This is the first January in many years in which I haven’t had to revise my site extensively to outline and integrate all the changes in estate and gift tax laws, exemptions and rates for the New Year.
So far, there are only two changes of interest to that small group of regular people – non-lawyers and non-CPAs – who play close attention to this stuff.
Donations from IRAs to Charities – A notable change was the expiration, on December 31, 2011, of the opportunity to donate assets directly from retirement plans such as IRAs, 401Ks, and 403Bs, to charity. [UPDATE: Congress reinstated the IRA charitable rollover in January 2016, and (finally!) made it permanent.]
Increase in the Unified Exemption – The second is an increase for calendar year 2012 in the unified federal estate tax, gift tax, and Generation-Skipping Transfer Tax exemption amount. It goes from a round $5 million to an inflation-adjusted $5,120,000 per person. That might not sound like a big thing, but it could save the estate of a person who died on January 1, 2012 about $42,000 in federal estate taxes compared to what would have been owed had he died on December 31, 2011. And even more if that $120,000 was earmarked for grandchildren and would have been subject to GST tax had he died a few hours earlier.
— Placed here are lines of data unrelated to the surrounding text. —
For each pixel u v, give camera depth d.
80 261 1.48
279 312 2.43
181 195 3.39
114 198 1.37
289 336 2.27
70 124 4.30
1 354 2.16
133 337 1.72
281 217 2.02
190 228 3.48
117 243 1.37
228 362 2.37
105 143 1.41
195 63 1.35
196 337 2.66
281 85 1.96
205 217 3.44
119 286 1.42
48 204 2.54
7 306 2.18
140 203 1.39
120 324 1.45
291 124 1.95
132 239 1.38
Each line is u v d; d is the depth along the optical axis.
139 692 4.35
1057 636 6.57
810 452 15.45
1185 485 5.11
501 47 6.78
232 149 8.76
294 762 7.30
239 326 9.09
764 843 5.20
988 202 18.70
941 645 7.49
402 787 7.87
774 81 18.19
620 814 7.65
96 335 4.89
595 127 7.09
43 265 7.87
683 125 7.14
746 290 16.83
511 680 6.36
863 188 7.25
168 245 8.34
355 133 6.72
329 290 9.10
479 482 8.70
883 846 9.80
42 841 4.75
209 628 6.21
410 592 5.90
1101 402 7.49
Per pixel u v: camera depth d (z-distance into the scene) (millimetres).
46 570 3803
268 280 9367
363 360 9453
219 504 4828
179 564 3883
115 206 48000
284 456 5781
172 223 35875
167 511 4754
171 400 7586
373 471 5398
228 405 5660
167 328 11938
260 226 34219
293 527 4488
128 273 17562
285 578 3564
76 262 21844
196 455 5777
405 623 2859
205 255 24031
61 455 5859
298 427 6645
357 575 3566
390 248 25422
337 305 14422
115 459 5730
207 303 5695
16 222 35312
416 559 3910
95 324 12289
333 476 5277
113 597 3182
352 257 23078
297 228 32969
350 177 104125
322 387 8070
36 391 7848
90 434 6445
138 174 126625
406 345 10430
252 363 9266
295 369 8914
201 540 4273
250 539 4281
Unfortunately, next January’s website edits probably will not be as simple. Congress and this president, or the next one, will almost certainly be making some changes. And at this point, it’s hard to predict what those changes might comprise. But we know one thing – if they do nothing, the exemption amount will drop to $1 million. And if that happens, a whole lot of folks in Northern Virginia will suddenly find themselves with potentially taxable estates. [UPDATE: Congress acted at the last minute to keep the exemption at $5.25 million, to be adjusted for inflation in coming years. Whew.]